De grote encyclopedie van het antiek

Jan Durdik en anderen (1970)

Gepubliceerd op 02-12-2020

Classicisme

betekenis & definitie

(ook klassicisme), benaming voor die richtingen in de beeldende kunst, bouwkunst en decoratieve kunst, waarbij op min of meer nadrukkelijke wijze gebruik wordt gemaakt van klassieke (dwz. antieke Griekse en Romeinse) vormen en onderwerpen. T.a.v. de architectuur van de vroege Italiaanse renaissance spreekt men echter zelden van classicisme.

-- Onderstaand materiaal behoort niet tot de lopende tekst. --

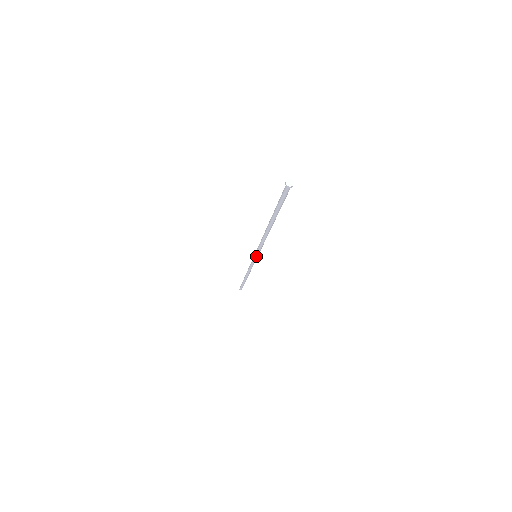
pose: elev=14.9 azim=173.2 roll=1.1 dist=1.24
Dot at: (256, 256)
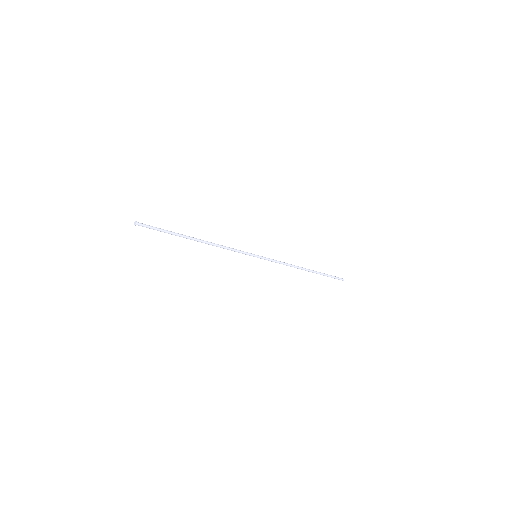
Dot at: (253, 256)
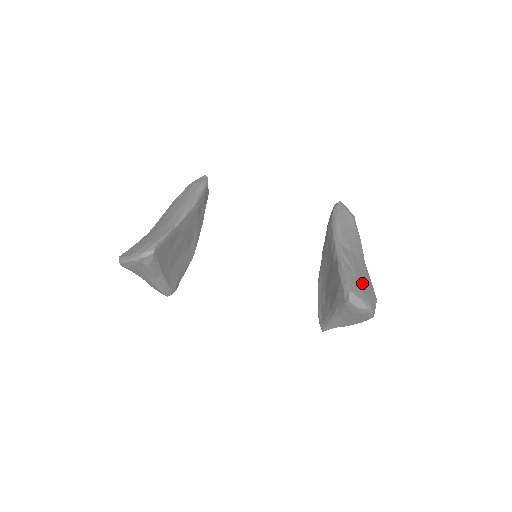
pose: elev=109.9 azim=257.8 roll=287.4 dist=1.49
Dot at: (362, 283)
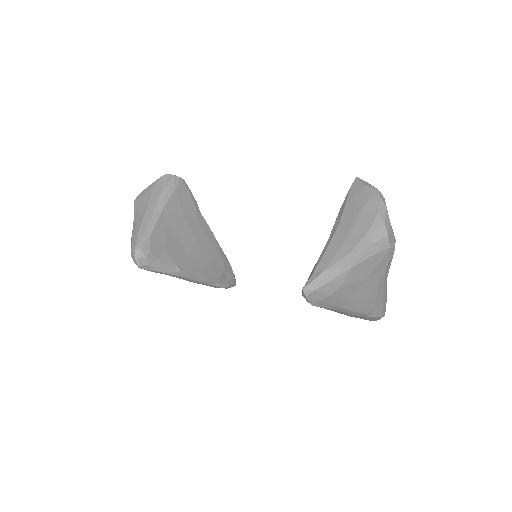
Dot at: occluded
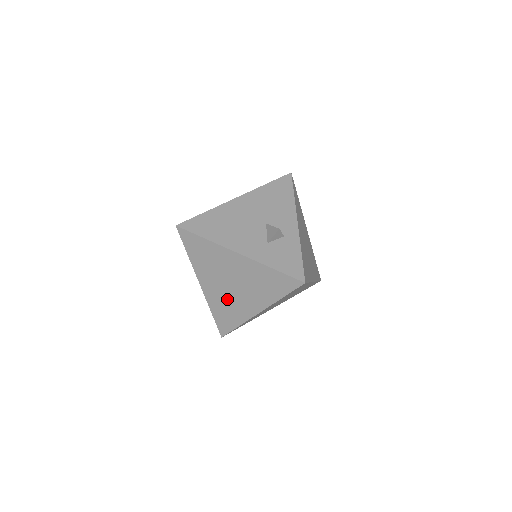
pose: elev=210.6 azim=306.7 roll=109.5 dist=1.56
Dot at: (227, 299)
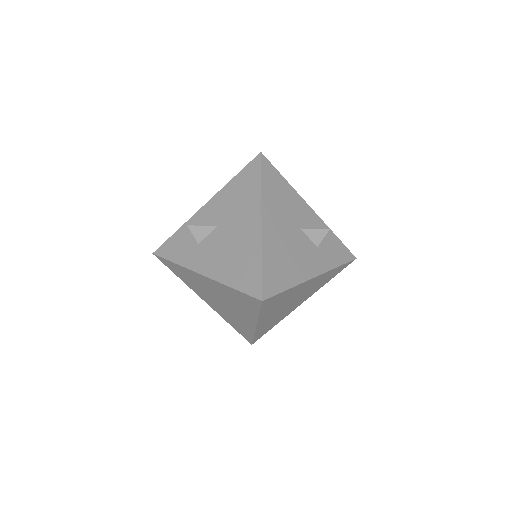
Dot at: occluded
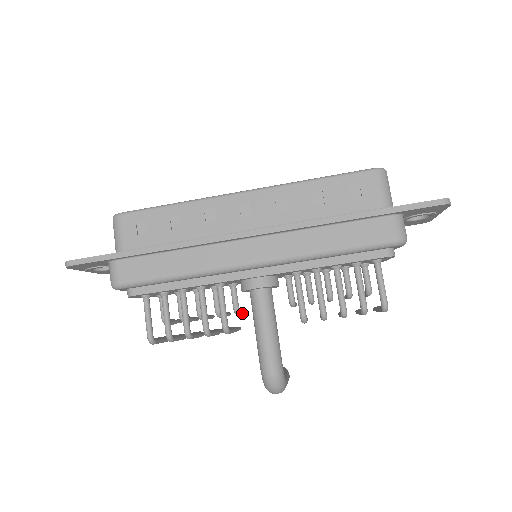
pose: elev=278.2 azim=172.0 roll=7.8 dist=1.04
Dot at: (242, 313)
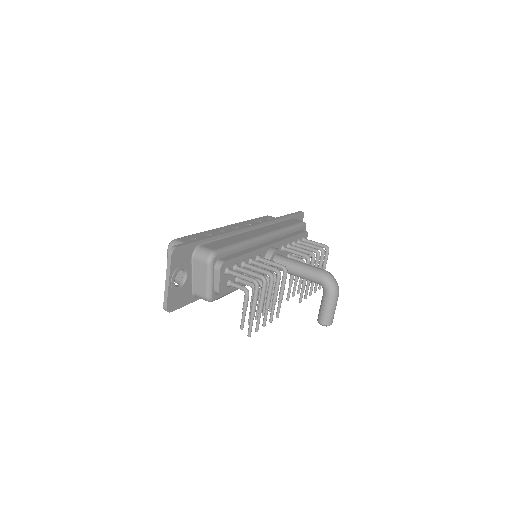
Dot at: occluded
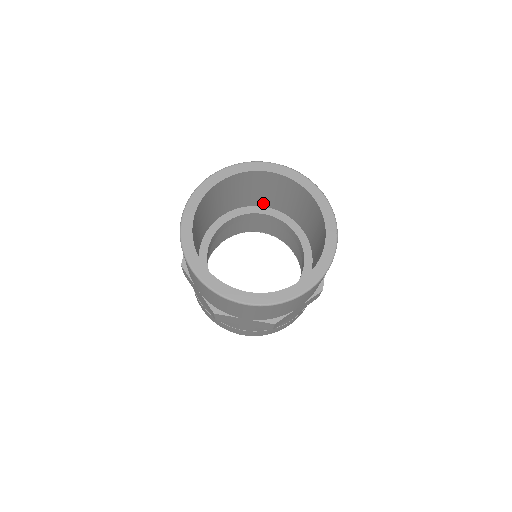
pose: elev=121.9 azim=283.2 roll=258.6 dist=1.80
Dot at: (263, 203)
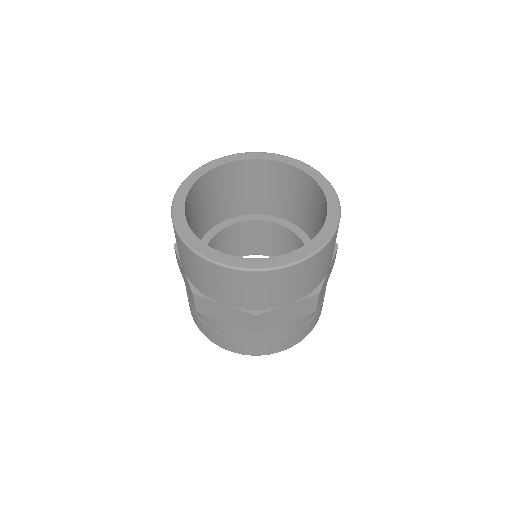
Dot at: (276, 211)
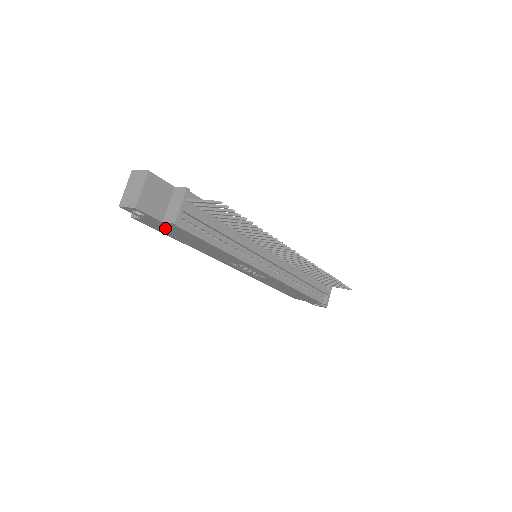
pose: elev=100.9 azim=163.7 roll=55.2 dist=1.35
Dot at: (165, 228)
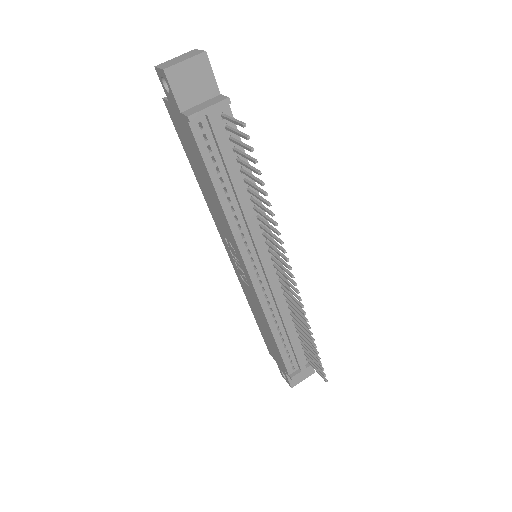
Dot at: (183, 131)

De Engelsen gebruiken het woord classicism om de bouwwijze van Palladio en van zijn Engelse volgelingen Inigo Jones en Vanbrugh te karakteriseren. In de meest gebruikelijke zin bedoelt men met het classicisme een stijlfase in Europa tussen 1770 en 1850. Engelsen en Fransen noemen deze stijlfase dan bij voorkeur neoclassicism(e), terwijl de Duitsers het woord Neuklassizismus speciaal reserveren voor een weinig belangrijke periode ca. 1910. Tegen het midden van de 18de eeuw zijn er vele symptomen aan te wijzen van een sterk toenemende belangstelling voor de Griekse en Romeinse oudheid: de archeologische ontdekkingen in Pompeji en Herculaneum, de publikaties van Winckelmann / Geschichte der Kunst des Altertums), Caylus (Recueil d’antiquités), Stuart en Rewettl (Athenian antiquities) en de etsen van Piranesi. De beweging ontstaat naast, en in reactie op het rococo, wint gaandeweg veld en inspireert de Louis xvi-stijl, het Directoire en het empire. Tot in de 20ste eeuw blijft een sterke classicistische stroming, vooral in de bouwen beeldhouwkunst, naast de andere neostijlen bestaan.

De voornaamste kenmerken van het classicisme zijn: een weloverwogen navolgen van hetgeen men hield voor zo zuiver mogelijke antieke vormen, gladde afwerking, precieze, academisch exacte schilderwijze. Het grote verschil tussen het classicisme van de renaissance en dat van de 18de eeuw ligt in de vrije en speelse navolging van het eerste ten opzichte van de schoolsheid en de zucht tot kopiëren van het laatste.